#### [EXTRACT TO READ]
The administration's overhaul plan would make the Fed a systemic risk regulator to oversee large institutions whose failure could threaten the stability of the entire system.

It also would create a council of regulators with broad coordination responsibility across the financial system, administration officials said.

And the administration plans a stronger framework for investor protection, including increased oversight of consumer products ranging from credit cards to annuities, officials said.

Speaking in New York on Monday, Treasury Secretary Timothy Geithner said the regulatory overhaul will eliminate "gaps" in the financial system that encouraged risky behavior leading up to the meltdown.

"We had a financial system that was fundamentally too unstable and fragile, and it did a bad job of basic protection of consumers and investors," Geithner said during an economic conference hosted by Time Warner Inc. "Those are things we have to change."

The White House said that Obama would unveil his regulatory overhaul plan on Wednesday.

The administration's regulatory proposals were outlined in an opinion piece by Geithner and Lawrence Summers, director of the president's National Economic Council, published Monday in The Washington Post.

The piece indicated that the administration has backed away from a more extensive overhaul that would have consolidated all banking regulation into one agency.

Supporters of this approach, including Sen. Chuck Schumer, a New York Democrat, have argued that the current system is inefficient.

"Retaining multiple regulatory entities preserves the regulatory arbitrage that allows institutions to pick the oversight scheme that benefits them the most, often at the expense of consumers and the health of the system overall," Schumer wrote in a letter to Geithner on Friday.

A proposal to merge the Securities and Exchange Commission and the Commodity Futures Trading Commission also has been abandoned.

Geithner and Summers wrote that the administration's overhaul will advocate increasing capital and liquidity requirements for all financial institutions and will impose more stringent requirements on the largest and most interconnected firms.

#### [WORK TASK A]
Reproduce the entire listing verbatim, line by line, from "Search form" through "Publicaciones".
The article and the listing that follows it come from unrelated sources.

#### [EXCERPTED RECORDS]
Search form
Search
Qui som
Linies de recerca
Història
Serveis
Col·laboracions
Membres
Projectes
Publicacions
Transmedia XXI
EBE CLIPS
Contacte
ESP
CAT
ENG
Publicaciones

#### [WORK TASK B]
Pick up the article on the administration's financial regulatory overhaul after its final sentence and continue it.

#### [RESPONSE A]
Search form
Search
Qui som
Linies de recerca
Història
Serveis
Col·laboracions
Membres
Projectes
Publicacions
Transmedia XXI
EBE CLIPS
Contacte
ESP
CAT
ENG
Publicaciones

#### [RESPONSE B]
Scott Talbott, a senior vice president at the Financial Services Roundtable, said his association supports the administration's basic approach, but was disappointed that the opinion piece did not mention the need to revamp regulations covering insurance.

Insurance companies are now governed by state insurance commissions, and large insurance companies have argued they need the option of a federal overseer.

At his appearance in New York, Geithner declined to give specifics on the regulatory reform plan or say whether it will include eliminating certain agencies.

The administration was still expected to call for the functions of the Office of Thrift Supervision to be merged into the Office of the Comptroller of the Currency. But it would leave the Fed, the OCC and the Federal Deposit Insurance Corp. as major banking regulators.

The administration's plan will impose "robust reporting requirements" on issuers of asset-backed securities and require institutions that sell them to retain a financial interest in their performance, Summers and Geithner wrote.

The sale of securities backed by subprime mortgages was among the major causes of the financial crisis that struck with force last fall.

Summers and Geithner said the administration also will work to raise international standards for financial regulation.